## Assignment
Among the entries below, only the lines starting at the one with "- **No Shared" and ending at the one with "- **Session Cleanup:**", both included, are to be printed exactly.

## Material for this exercise
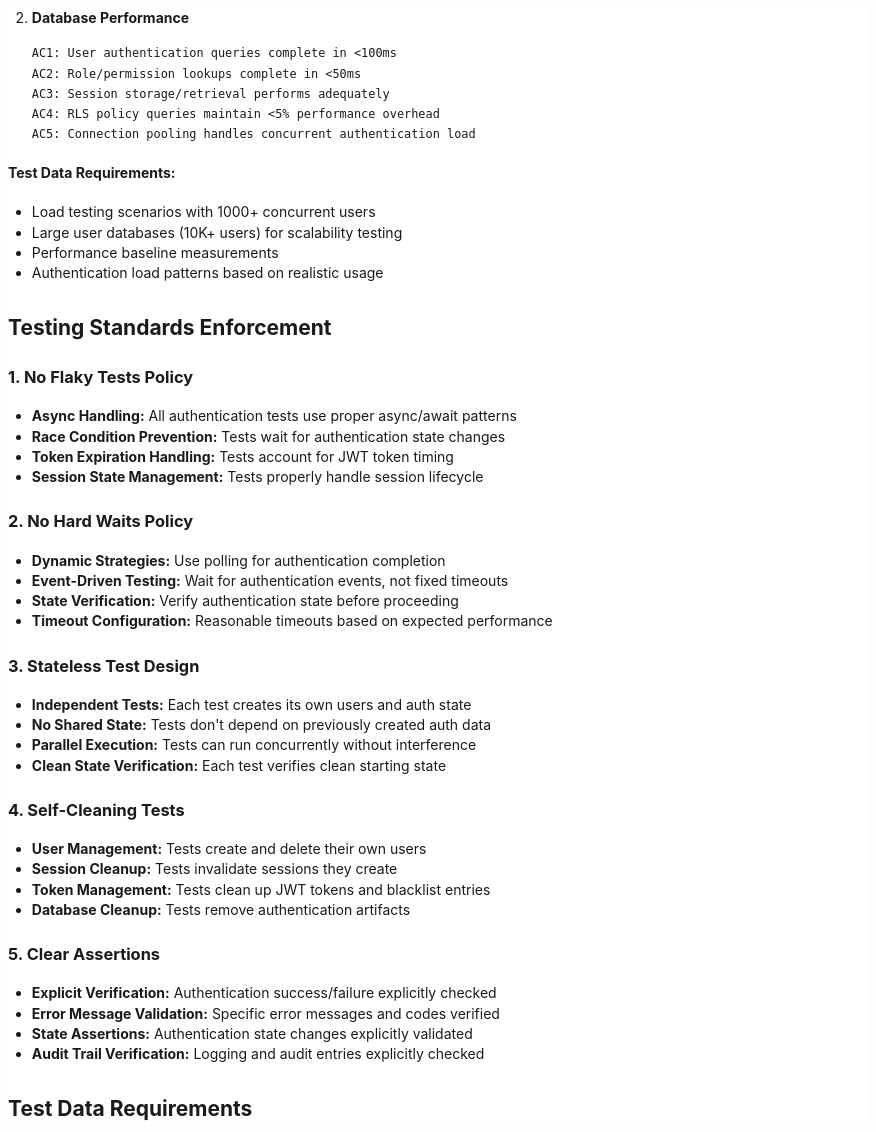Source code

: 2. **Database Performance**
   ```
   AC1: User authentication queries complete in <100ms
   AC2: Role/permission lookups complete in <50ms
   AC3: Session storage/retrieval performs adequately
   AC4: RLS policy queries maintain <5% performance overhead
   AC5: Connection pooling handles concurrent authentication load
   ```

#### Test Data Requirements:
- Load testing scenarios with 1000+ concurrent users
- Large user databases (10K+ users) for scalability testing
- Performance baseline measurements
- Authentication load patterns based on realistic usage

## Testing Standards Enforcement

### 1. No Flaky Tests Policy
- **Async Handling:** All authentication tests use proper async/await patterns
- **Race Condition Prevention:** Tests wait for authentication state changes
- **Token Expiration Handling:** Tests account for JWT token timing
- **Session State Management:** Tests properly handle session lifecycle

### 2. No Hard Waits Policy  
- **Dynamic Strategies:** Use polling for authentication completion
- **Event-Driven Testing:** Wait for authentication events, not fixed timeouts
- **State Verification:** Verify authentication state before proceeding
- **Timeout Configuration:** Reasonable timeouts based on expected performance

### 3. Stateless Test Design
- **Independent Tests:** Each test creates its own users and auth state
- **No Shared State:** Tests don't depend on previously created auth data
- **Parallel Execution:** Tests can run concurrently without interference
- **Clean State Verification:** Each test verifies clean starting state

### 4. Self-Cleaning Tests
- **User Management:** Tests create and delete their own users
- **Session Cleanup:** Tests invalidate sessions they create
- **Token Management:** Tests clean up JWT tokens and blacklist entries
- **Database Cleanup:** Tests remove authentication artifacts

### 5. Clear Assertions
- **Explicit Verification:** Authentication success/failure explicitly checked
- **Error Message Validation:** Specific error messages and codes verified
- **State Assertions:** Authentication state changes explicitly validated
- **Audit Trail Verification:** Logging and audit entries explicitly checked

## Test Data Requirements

## Response
- **No Shared State:** Tests don't depend on previously created auth data
- **Parallel Execution:** Tests can run concurrently without interference
- **Clean State Verification:** Each test verifies clean starting state

### 4. Self-Cleaning Tests
- **User Management:** Tests create and delete their own users
- **Session Cleanup:** Tests invalidate sessions they create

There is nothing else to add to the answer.